Task objective.
From the line with "focal_35mm: 82" to the last line of the data below, repeat every line exactly and add nothing.

Data supplied.
•••

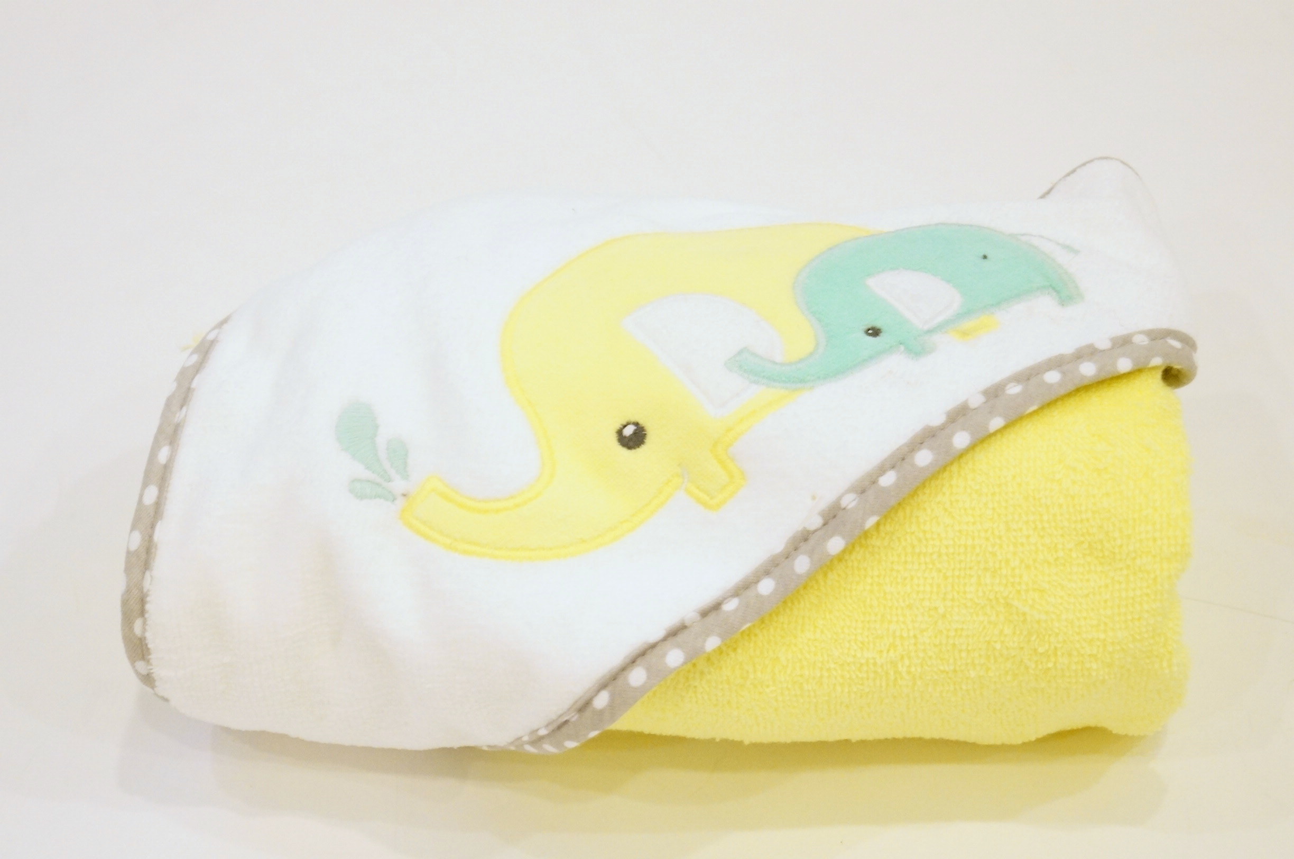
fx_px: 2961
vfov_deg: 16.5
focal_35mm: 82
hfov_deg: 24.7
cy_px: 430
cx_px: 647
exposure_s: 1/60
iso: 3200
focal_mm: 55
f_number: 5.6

•••

Exercise response.
focal_35mm: 82
hfov_deg: 24.7
cy_px: 430
cx_px: 647
exposure_s: 1/60
iso: 3200
focal_mm: 55
f_number: 5.6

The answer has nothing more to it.